**ITEMS:**
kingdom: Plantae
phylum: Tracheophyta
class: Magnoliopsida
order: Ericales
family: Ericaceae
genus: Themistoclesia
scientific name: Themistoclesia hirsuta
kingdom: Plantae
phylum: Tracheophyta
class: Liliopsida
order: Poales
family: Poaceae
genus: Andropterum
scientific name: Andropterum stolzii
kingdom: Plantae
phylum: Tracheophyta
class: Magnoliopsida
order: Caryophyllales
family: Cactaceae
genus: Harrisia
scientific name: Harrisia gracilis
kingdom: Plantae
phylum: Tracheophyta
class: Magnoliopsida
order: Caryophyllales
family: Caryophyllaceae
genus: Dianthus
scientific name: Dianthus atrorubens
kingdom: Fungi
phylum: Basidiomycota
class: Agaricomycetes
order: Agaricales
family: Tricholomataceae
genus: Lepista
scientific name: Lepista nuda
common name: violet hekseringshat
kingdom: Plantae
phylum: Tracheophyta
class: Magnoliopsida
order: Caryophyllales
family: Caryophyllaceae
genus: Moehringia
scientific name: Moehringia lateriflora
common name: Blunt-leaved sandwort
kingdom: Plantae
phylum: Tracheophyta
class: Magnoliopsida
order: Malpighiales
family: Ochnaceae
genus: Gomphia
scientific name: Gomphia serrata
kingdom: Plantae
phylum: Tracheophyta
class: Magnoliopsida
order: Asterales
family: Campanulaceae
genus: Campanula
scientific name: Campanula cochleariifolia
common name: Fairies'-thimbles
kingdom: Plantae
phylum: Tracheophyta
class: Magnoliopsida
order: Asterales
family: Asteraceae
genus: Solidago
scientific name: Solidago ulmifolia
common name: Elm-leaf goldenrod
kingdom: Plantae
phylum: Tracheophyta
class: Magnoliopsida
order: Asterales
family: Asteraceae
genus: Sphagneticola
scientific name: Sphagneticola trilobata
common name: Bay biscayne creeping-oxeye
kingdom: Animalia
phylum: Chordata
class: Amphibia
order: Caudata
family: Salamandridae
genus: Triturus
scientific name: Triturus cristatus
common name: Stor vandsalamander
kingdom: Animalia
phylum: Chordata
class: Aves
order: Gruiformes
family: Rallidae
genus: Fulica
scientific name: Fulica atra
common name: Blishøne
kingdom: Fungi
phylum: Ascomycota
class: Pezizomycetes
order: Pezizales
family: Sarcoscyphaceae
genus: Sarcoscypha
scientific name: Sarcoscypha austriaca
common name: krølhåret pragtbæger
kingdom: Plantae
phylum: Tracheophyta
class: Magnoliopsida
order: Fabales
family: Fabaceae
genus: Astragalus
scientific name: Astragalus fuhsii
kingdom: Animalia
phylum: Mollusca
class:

**REQUEST:**
Could you copy out every line of the records above, word for word?

**SOLUTION TO THE EXERCISE:**
kingdom: Plantae
phylum: Tracheophyta
class: Magnoliopsida
order: Ericales
family: Ericaceae
genus: Themistoclesia
scientific name: Themistoclesia hirsuta
kingdom: Plantae
phylum: Tracheophyta
class: Liliopsida
order: Poales
family: Poaceae
genus: Andropterum
scientific name: Andropterum stolzii
kingdom: Plantae
phylum: Tracheophyta
class: Magnoliopsida
order: Caryophyllales
family: Cactaceae
genus: Harrisia
scientific name: Harrisia gracilis
kingdom: Plantae
phylum: Tracheophyta
class: Magnoliopsida
order: Caryophyllales
family: Caryophyllaceae
genus: Dianthus
scientific name: Dianthus atrorubens
kingdom: Fungi
phylum: Basidiomycota
class: Agaricomycetes
order: Agaricales
family: Tricholomataceae
genus: Lepista
scientific name: Lepista nuda
common name: violet hekseringshat
kingdom: Plantae
phylum: Tracheophyta
class: Magnoliopsida
order: Caryophyllales
family: Caryophyllaceae
genus: Moehringia
scientific name: Moehringia lateriflora
common name: Blunt-leaved sandwort
kingdom: Plantae
phylum: Tracheophyta
class: Magnoliopsida
order: Malpighiales
family: Ochnaceae
genus: Gomphia
scientific name: Gomphia serrata
kingdom: Plantae
phylum: Tracheophyta
class: Magnoliopsida
order: Asterales
family: Campanulaceae
genus: Campanula
scientific name: Campanula cochleariifolia
common name: Fairies'-thimbles
kingdom: Plantae
phylum: Tracheophyta
class: Magnoliopsida
order: Asterales
family: Asteraceae
genus: Solidago
scientific name: Solidago ulmifolia
common name: Elm-leaf goldenrod
kingdom: Plantae
phylum: Tracheophyta
class: Magnoliopsida
order: Asterales
family: Asteraceae
genus: Sphagneticola
scientific name: Sphagneticola trilobata
common name: Bay biscayne creeping-oxeye
kingdom: Animalia
phylum: Chordata
class: Amphibia
order: Caudata
family: Salamandridae
genus: Triturus
scientific name: Triturus cristatus
common name: Stor vandsalamander
kingdom: Animalia
phylum: Chordata
class: Aves
order: Gruiformes
family: Rallidae
genus: Fulica
scientific name: Fulica atra
common name: Blishøne
kingdom: Fungi
phylum: Ascomycota
class: Pezizomycetes
order: Pezizales
family: Sarcoscyphaceae
genus: Sarcoscypha
scientific name: Sarcoscypha austriaca
common name: krølhåret pragtbæger
kingdom: Plantae
phylum: Tracheophyta
class: Magnoliopsida
order: Fabales
family: Fabaceae
genus: Astragalus
scientific name: Astragalus fuhsii
kingdom: Animalia
phylum: Mollusca
class:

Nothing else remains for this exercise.